SHORT PROBLEM:
Copy the listing below without changes, starting at the line containing "family: Crassulaceae" and ending at the line containing "genus: Anas", with both lines included.
• • • •
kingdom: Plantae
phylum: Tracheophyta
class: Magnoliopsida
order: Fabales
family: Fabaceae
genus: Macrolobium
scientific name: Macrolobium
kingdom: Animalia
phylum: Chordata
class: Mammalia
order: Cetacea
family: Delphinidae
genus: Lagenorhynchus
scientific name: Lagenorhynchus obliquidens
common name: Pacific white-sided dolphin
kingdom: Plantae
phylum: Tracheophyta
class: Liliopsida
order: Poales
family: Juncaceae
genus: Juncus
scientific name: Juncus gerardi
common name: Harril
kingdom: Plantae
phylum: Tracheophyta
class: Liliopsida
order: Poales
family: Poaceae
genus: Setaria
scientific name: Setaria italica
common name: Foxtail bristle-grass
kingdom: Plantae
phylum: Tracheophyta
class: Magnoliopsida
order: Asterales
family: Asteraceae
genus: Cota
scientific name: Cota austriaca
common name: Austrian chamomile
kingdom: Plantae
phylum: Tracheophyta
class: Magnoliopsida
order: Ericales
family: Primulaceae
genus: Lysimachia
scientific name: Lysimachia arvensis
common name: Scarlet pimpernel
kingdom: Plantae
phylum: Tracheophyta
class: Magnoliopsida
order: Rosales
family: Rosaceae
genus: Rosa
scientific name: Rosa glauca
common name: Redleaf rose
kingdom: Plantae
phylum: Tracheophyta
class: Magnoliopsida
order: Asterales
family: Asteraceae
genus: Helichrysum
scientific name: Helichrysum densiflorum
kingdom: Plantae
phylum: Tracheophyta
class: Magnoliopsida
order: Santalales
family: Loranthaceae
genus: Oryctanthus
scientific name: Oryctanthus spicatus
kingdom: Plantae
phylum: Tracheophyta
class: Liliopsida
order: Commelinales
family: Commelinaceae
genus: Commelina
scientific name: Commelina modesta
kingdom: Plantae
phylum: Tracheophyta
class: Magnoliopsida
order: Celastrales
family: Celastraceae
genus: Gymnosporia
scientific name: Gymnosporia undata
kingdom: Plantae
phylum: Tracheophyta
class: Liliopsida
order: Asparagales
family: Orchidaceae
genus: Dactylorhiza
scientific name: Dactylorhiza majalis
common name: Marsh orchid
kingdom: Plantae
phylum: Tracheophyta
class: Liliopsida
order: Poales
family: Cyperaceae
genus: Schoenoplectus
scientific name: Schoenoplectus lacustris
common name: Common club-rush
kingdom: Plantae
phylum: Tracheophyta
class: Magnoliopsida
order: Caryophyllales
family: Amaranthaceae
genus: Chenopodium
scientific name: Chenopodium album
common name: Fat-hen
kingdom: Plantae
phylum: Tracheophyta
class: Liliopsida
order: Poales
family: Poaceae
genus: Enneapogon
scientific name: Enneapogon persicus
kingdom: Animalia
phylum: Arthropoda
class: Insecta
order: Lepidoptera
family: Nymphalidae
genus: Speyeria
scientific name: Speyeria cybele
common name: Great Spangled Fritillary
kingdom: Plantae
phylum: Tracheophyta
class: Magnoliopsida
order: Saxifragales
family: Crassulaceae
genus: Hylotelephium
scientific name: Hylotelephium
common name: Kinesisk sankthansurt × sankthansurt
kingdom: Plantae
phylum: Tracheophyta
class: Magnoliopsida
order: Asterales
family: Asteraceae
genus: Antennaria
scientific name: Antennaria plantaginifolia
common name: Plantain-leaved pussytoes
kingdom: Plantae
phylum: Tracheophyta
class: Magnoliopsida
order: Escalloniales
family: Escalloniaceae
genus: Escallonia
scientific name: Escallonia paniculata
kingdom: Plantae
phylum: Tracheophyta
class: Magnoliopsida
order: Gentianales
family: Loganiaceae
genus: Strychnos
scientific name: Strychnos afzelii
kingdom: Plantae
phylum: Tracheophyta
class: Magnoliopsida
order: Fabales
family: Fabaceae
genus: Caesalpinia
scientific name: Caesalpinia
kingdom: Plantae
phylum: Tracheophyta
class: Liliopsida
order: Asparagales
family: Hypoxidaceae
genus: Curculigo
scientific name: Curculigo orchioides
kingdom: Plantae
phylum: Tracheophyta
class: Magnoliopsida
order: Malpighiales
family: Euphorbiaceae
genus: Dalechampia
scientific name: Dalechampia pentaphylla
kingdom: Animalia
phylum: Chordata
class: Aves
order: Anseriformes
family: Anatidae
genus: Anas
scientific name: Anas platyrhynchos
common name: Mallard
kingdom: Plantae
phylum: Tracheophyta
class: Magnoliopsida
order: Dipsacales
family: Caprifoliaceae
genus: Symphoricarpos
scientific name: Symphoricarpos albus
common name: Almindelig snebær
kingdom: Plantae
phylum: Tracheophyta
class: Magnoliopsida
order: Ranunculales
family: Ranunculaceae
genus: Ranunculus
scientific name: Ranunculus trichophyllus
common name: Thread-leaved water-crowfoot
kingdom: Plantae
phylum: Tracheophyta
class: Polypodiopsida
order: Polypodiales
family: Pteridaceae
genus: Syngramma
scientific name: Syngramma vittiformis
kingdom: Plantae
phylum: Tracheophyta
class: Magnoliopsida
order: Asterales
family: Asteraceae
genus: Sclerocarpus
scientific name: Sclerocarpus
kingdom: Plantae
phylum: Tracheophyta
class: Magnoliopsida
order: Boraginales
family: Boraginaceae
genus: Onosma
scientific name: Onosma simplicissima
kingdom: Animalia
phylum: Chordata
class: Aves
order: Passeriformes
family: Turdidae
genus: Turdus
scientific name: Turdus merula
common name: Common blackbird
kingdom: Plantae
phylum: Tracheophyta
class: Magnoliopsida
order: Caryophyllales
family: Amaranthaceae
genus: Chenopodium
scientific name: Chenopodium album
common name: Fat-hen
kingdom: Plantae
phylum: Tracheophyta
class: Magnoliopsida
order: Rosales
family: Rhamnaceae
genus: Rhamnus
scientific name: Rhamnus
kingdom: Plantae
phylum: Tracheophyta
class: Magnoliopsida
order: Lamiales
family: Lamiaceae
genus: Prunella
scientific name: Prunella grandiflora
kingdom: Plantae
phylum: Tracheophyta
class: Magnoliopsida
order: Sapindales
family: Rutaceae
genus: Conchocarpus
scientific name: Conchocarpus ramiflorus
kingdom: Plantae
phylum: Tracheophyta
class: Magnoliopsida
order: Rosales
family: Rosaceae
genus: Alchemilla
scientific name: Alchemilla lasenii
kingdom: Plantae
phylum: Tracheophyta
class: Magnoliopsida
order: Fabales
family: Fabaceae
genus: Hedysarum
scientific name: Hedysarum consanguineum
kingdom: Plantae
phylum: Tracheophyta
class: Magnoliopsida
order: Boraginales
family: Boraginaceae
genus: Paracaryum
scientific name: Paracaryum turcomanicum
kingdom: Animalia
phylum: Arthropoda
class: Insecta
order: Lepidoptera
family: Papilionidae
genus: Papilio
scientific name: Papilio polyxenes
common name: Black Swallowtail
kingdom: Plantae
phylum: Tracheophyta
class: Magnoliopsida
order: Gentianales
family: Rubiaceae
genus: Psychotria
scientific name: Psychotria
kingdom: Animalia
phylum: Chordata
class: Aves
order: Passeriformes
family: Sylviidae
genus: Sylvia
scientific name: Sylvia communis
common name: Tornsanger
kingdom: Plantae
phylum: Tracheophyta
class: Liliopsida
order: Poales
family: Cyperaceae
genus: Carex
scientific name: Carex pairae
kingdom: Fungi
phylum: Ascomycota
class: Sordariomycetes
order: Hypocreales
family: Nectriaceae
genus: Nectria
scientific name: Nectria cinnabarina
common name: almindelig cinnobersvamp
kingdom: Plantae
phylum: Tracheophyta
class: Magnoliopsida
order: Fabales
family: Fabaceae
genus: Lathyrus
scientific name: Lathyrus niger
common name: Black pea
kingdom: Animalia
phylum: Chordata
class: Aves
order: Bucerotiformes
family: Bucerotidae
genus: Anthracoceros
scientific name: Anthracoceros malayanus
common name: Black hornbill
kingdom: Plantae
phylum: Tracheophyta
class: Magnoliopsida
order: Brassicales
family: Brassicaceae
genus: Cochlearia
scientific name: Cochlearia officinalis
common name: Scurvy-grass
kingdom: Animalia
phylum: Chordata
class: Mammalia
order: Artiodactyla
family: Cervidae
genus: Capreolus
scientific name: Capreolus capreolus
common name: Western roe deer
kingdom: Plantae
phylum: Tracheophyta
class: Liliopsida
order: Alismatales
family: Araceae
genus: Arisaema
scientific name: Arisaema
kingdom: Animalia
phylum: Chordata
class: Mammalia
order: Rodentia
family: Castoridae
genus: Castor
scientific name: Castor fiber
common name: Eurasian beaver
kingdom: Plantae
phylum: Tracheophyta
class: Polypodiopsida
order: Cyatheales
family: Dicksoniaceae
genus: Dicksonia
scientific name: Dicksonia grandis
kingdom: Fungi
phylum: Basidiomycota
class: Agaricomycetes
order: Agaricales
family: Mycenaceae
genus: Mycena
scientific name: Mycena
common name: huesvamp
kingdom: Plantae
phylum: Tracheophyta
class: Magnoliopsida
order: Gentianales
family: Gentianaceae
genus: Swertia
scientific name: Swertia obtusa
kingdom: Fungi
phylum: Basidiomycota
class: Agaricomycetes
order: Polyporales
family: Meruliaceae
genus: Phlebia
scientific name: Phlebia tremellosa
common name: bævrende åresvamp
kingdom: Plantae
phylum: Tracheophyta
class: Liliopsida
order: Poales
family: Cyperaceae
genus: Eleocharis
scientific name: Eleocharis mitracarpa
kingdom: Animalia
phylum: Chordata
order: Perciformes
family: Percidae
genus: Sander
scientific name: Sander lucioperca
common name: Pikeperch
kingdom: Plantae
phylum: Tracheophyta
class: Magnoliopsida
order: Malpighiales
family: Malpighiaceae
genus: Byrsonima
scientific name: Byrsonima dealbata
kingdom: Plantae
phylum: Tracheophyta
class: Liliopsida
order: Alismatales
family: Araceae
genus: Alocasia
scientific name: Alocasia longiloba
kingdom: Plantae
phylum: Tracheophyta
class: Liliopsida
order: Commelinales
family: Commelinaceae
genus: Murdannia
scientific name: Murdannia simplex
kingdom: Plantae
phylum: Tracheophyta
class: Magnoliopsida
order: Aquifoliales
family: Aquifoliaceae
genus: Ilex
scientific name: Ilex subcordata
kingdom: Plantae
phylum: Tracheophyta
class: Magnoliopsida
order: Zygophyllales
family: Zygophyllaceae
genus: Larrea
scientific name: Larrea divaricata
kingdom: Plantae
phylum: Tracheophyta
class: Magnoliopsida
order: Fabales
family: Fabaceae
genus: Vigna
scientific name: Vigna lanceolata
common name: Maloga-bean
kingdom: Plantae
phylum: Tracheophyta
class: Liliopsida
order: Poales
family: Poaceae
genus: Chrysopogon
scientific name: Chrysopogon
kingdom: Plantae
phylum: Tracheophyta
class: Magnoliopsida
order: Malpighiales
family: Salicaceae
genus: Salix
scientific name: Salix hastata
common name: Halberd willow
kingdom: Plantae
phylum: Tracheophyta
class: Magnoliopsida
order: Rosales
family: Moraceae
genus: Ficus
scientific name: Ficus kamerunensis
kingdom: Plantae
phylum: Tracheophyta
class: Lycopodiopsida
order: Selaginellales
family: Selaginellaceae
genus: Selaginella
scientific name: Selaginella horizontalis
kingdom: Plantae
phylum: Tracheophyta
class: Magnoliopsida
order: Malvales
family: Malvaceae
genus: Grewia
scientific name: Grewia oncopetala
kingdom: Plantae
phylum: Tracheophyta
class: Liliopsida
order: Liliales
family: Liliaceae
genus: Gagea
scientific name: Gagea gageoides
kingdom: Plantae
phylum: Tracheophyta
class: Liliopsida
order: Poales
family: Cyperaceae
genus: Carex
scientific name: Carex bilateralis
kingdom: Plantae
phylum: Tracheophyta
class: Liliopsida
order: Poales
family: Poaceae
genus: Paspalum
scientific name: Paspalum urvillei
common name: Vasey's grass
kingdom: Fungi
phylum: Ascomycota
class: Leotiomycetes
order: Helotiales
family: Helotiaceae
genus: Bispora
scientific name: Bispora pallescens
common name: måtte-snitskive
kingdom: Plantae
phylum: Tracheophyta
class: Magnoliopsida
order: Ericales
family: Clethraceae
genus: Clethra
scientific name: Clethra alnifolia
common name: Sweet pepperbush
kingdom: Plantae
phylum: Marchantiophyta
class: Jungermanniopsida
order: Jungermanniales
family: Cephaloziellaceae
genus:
• • • •
FULL ANSWER:
family: Crassulaceae
genus: Hylotelephium
scientific name: Hylotelephium
common name: Kinesisk sankthansurt × sankthansurt
kingdom: Plantae
phylum: Tracheophyta
class: Magnoliopsida
order: Asterales
family: Asteraceae
genus: Antennaria
scientific name: Antennaria plantaginifolia
common name: Plantain-leaved pussytoes
kingdom: Plantae
phylum: Tracheophyta
class: Magnoliopsida
order: Escalloniales
family: Escalloniaceae
genus: Escallonia
scientific name: Escallonia paniculata
kingdom: Plantae
phylum: Tracheophyta
class: Magnoliopsida
order: Gentianales
family: Loganiaceae
genus: Strychnos
scientific name: Strychnos afzelii
kingdom: Plantae
phylum: Tracheophyta
class: Magnoliopsida
order: Fabales
family: Fabaceae
genus: Caesalpinia
scientific name: Caesalpinia
kingdom: Plantae
phylum: Tracheophyta
class: Liliopsida
order: Asparagales
family: Hypoxidaceae
genus: Curculigo
scientific name: Curculigo orchioides
kingdom: Plantae
phylum: Tracheophyta
class: Magnoliopsida
order: Malpighiales
family: Euphorbiaceae
genus: Dalechampia
scientific name: Dalechampia pentaphylla
kingdom: Animalia
phylum: Chordata
class: Aves
order: Anseriformes
family: Anatidae
genus: Anas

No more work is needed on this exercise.